▸ Aim of the exercise: Continue the forum thread below about encoding characters with a Huffman tree in Scala, starting right after its final line.

▸ Text shown:
## START

Question for a huffman tree

Hello everyone,
I would like to ask you a question, let’s imagine that we have a huffman tree below:
we want to make a recursive scala function that wants to give us the number of bits to have a letter for example to have the letter ‘A’ with the tree of huffman it is necessary to have “1 0 0” for the letter ‘o’ it is necessary ‘1 1 1 1’ and the letter ‘h’ “1 1 1 0” and so on and we would like to make that in scala, we have already programmed a little but there are errors:

def encodeSymbol(c: Char, h: Huffman): Option[List[Bit]] = {
    (h,c) match {
      case (Feuille(x,y),c) => Some(Nil)
      case (Noeud(x,y,z),c) => 
        if(encodeSymbol(c,y).contains(c)){
          One::encodeSymbol(c,y)}
        else{Zero::encodeSymbol(c,z)}
    }
  }

sealed trait Huffman
case class Feuille(freq: Double, c: Char) extends Huffman
case class Noeud(freq: Double, zero: Huffman, one: Huffman) extends Huffman

sealed trait Bit
case object Zero extends Bit
case object One extends Bit

Could you be specific about your errors?

One error I see is that since encodeSymbol(c, y) is not a List[Bit] but an Option[List[Bit]], you should have encodeSymbol(c, y).map(One :: _ ) in place of One :: encodeSymbol(c, y). The else case also needs the same correction.

Also encodeSymbol(c,y).contains(c) is probably not what you mean - it will check whether the option is non-empty and equals c (when you presumably mean the option is Some(l) and l contains c.

regards,
Siddhartha

To follow up on the logic of the if condition as I mentioned above, here is an example (from an ammonite REPL).

@ Some(List(1, 2)).contains(1) 
res0: Boolean = false

@ Some(List(1, 2)).exists(_.contains(1)) 
res1: Boolean = true

regards,
Siddhartha

Unrelated to your concrete question… For Huffman coding, once you have created the tree, you’d usually create a dictionary from chars to bit sequences once and then use this for encoding. (For decoding, you’d traverse the tree itself.)

I.e. you’d have something like

type HuffDict = Map[Char, List[Bit]]

def mkHuffDict(tree: Huffman): HuffDict = ???

## END

[Dataset items]
## START

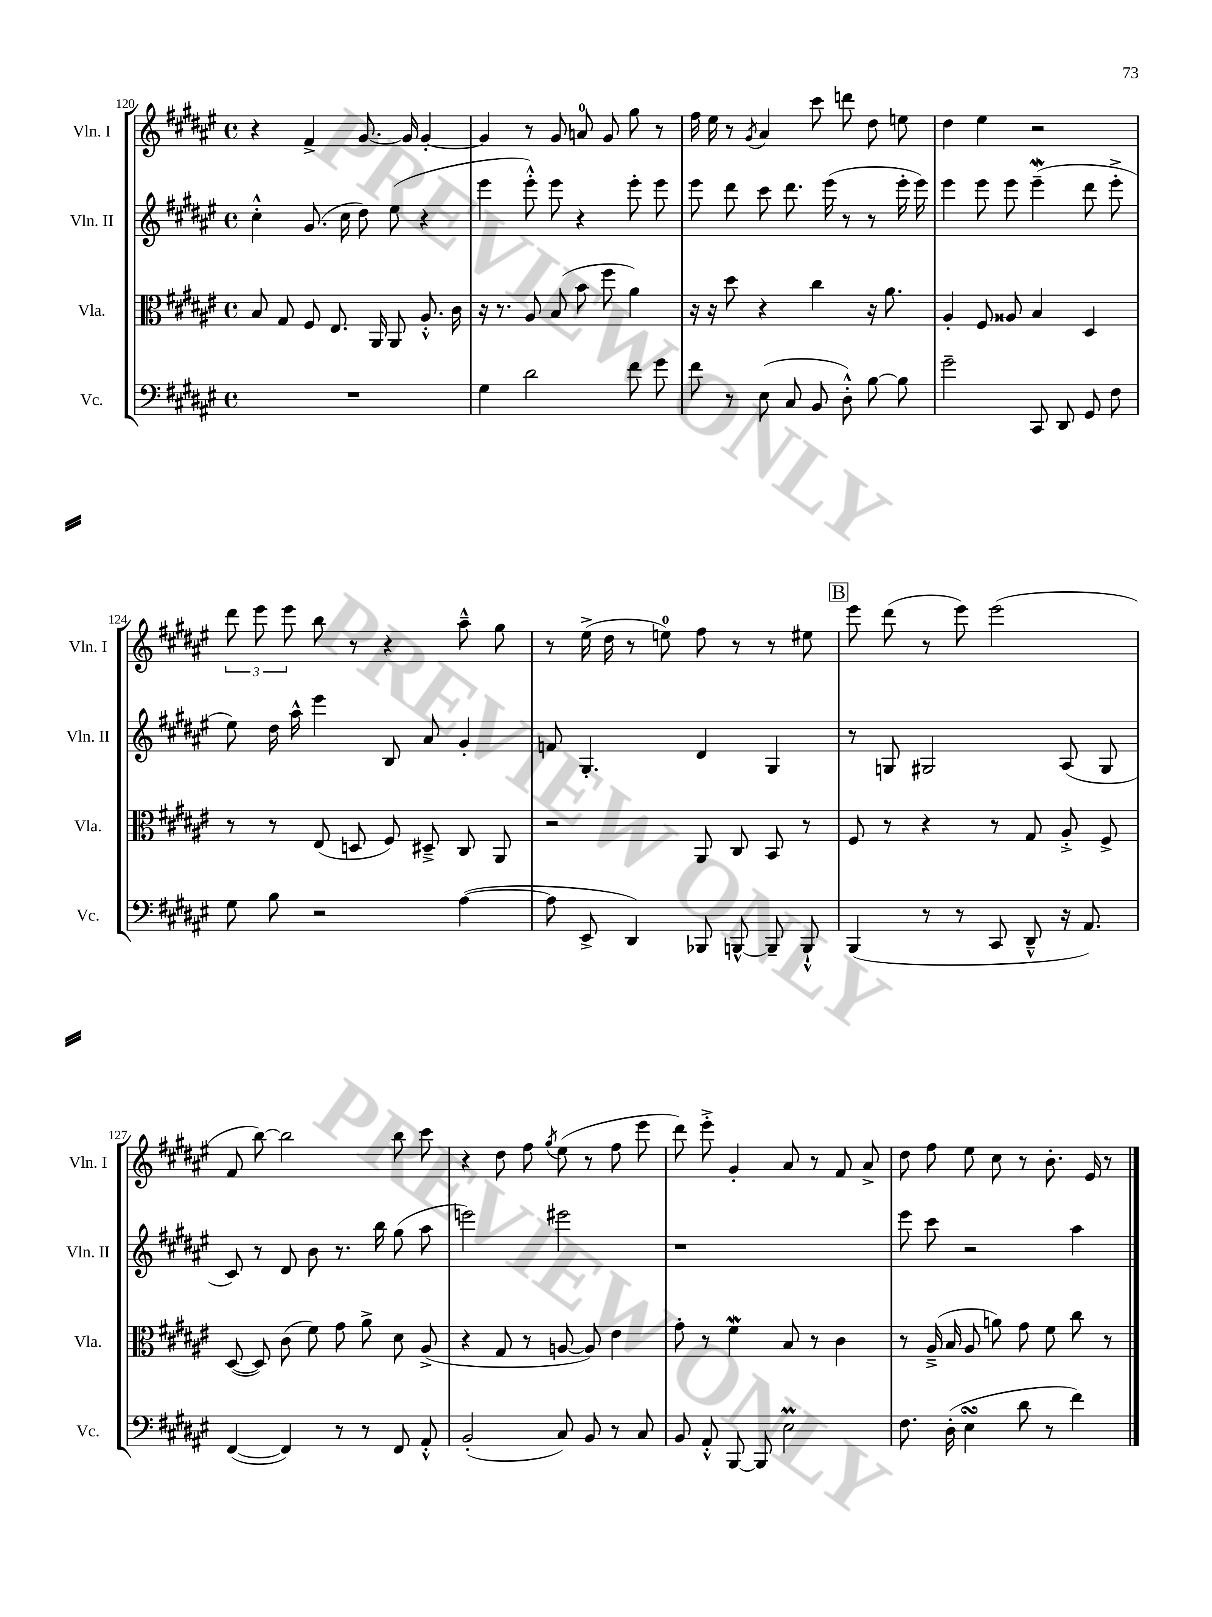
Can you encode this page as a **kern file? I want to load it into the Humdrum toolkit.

**kern	**kern	**kern	**kern
*part4	*part3	*part2	*part1
*staff4	*staff3	*staff2	*staff1
*I"Vc.	*I"Vla.	*I"Vln. II	*I"Vln. I
*I'Vc.	*I'Vla.	*I'Vln. II	*I'Vln. I
*clefF4	*clefC3	*clefG2	*clefG2
*k[f#c#g#d#a#e#]	*k[f#c#g#d#a#e#]	*k[f#c#g#d#a#e#]	*k[f#c#g#d#a#e#]
*M4/4	*M4/4	*M4/4	*M4/4
*met(c)	*met(c)	*met(c)	*met(c)
=120	=120	=120	=120
1r	8B/	4cc#'^^\	4r
.	8G#/	.	.
.	8F#/	(8.g#/	4f#^/
.	8.E#/	.	.
.	.	16cc#\	.
.	.	8dd#\)	[8.g#/
.	16AA#/	.	.
.	8AA#/	(8ee#\	.
.	.	.	16g#/]
.	8.A#'^^/	4r	[4g#'/
.	16c#\	.	.
=121	=121	=121	=121
4G#\	16r	4eee#\	4g#/]
.	8.r	.	.
2d#\	8A#/	8eee#'^^\)	8r
.	(8B/	8eee#\	8g#/
.	8b\	4r	8an/
.	8ff#\	.	8g#/
8f#\	4a#\)	8eee#'\	8gg#\
8g#\	.	8eee#\	8r
=122	=122	=122	=122
8f#\	16r	8eee#\	16ff#\
.	16r	.	16ee#\
8r	8dd#\	8ddd#\	8r
.	.	.	8qg#/
(8E#\	4r	8ccc#\	4a#/
8C#/	.	8.ddd#\	.
8BB/	4cc#\	.	8ccc#\
.	.	(16eee#\	.
8D#'^^\)	.	8r	8dddn\
[8B\	16r	8r	8dd#\
.	8.a#\	.	.
8B\]	.	16eee#'\	8een\
.	.	16eee#\)	.
=123	=123	=123	=123
2g#~\	4A#'/	4eee#\	4dd#\
.	8F#/	8eee#\	4ee#\
.	8A##X/	8eee#\	.
8CC#/	4B/	(4eee#W~\	2r
8DD#/	.	.	.
8GG#/	4D#/	8ddd#\	.
8F#\	.	8eee#'^\	.
!!LO:LB:g=z
=124	=124	=124	=124
8G#\	8r	8ee#\)	12ddd#\
.	.	.	12eee#\
8B\	8r	16dd#\	.
.	.	.	12eee#\
.	.	16aa#^^\	.
2r	(8E#/	4eee#\	8bb\
.	8Dn/	.	8r
.	8F#/)	8B/	4r
.	8D#X~^/	8a#/	.
([4A#\	8C#/	4g#'/	8aa#~^^\
.	8AA#/	.	8gg#\
=125	=125	=125	=125
8A#\]	2r	8fn/	8r
8EE#^/	.	4.G#'/	(16ee#^\
.	.	.	16dd#\
4DD#/)	.	.	8r
.	.	.	8een\)
8BBB-X/	8AA#/	4d#/	8ff#\
[8BBBn^^/	8C#/	.	8r
8BBB~/]	8BB/	4G#/	8r
8BBB`^^/	8r	.	8ee#X\
!!LO:REH:place=s1:t=B
=126	=126	=126	=126
(4BBB/	8F#/	8r	8eee#\
.	8r	8Gn/	(8ddd#\
8r	4r	2G#X/	8r
8r	.	.	8eee#\)
8CC#/	8r	.	(2eee#\
8DD#~^^/	8G#/	.	.
16r	8A#'^/	(8A#/	.
8.AA#/)	.	.	.
.	8F#^/	8G#/	.
!!LO:LB:g=z
=127	=127	=127	=127
([4FF#/	([8D#/	8c#/)	8f#/
.	8D#/])	8r	[8bb\)
4FF#/])	(8c#\	8d#/	2bb\]
.	8f#\)	8b\	.
8r	8g#\	8.r	.
8r	8a#^\	.	.
.	.	16bb\	.
8FF#/	8d#\	(8gg#\	8bb\
8AA#'^^/	(8A#^/	8aa#\	8ccc#\
=128	=128	=128	=128
(2BB'/	4r	2eeen\)	4r
.	8G#/	.	8dd#\
.	8r	.	8ff#\
.	.	.	8qgg#/
8C#/)	[8An/	2eee#X\	(8ee#\
8BB/	8A/])	.	8r
8r	4e#\	.	8ff#\
8C#/	.	.	8eee#\
=129	=129	=129	=129
8BB/	8g#'\	1r	8ddd#\)
8AA#'^^/	8r	.	8eee#'^\
[8BBB/	4f#w\	.	4g#'/
8BBB/]	.	.	.
2E#m\	8B/	.	8a#/
.	8r	.	8r
.	4c#\	.	8f#/
.	.	.	8a#^/
=130	=130	=130	=130
8.F#\	8r	8eee#\	8dd#\
.	(16A#~^/	8ccc#\	8ff#\
(16D#'\	16B/	.	.
4E#sSsS\	8A#/	2r	8ee#\
.	8an\)	.	8cc#\
8d#\	8g#\	.	8r
8r	8f#\	.	8.b'\
4f#\)	8cc#\	4aa#\	.
.	.	.	16e#/
.	8r	.	8r
==	==	==	==
*-	*-	*-	*-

## END

▸ Answer to the task:
def encodeSymbol(c: Char, dict: HuffDict): Option[List[Bit]] =
  dict.get(c)

Another thing: The frequencies are only required for creating the tree. Once you have the tree, they’re pretty much meaningless, so I’d consider excluding them from the tree nodes.

First of all, thank you for your answer! The error I have is that I can’t return “One :: encodeSymbol(c,y)” and I don’t know how to do it

And it’s first time I see “.map”, what is its purpose and how does it work?

An option is a collection with at most one element, and map transforms each element of the collection. Here are a couple of examples with the collections of type Option[Int] and List[Int] which may make things clearer (otherwise perhaps you should look at a book or basic documentations). In the case of option, the unique element is transformed for the case where the option is non-empty, and an empty option gives an empty option.

@ val xOpt : Option[Int] = Some(2) 
xOpt: Option[Int] = Some(2)

@ val yOpt : Option[Int] = None 
yOpt: Option[Int] = None

@ xOpt.map(_ * 3) 
res4: Option[Int] = Some(6)

@ yOpt.map(_ * 3) 
res5: Option[Int] = None

@ List(1, 3, 5).map(_ * 3) 
res6: List[Int] = List(3, 9, 15)

regards,
Siddhartha

Oh right, it’s clearer now, thanks! But when I make the changes, it always returns “Some(List(Zero, Zero))” even though the character is not present in the tree, do you have a solution?

It would help if you post your whole code. As I see it, the above should be replaced by something like

if (encodeSymbol(c,z).exists(_.contains(c))){
           encodeSymbol(c,z).map(One :: _)}
else if (encodeSymbol(c,y).exists(_.contains(c)))
 {encodeSymbol(c,y).map(Zero :: _)}
else None

There are also other ways to do this, perhaps more idiomatic.

regards,
Siddhartha

Hi all,

I don’t think this is appropriate to post the entire code.

This question is related to a graded programming exercise as part of an end-of-year project, and Wade, as a student, should rather ask his questions to his teachers, so that we can provide appropriate guidance without solving his problem entirely.

Thank you for your understanding.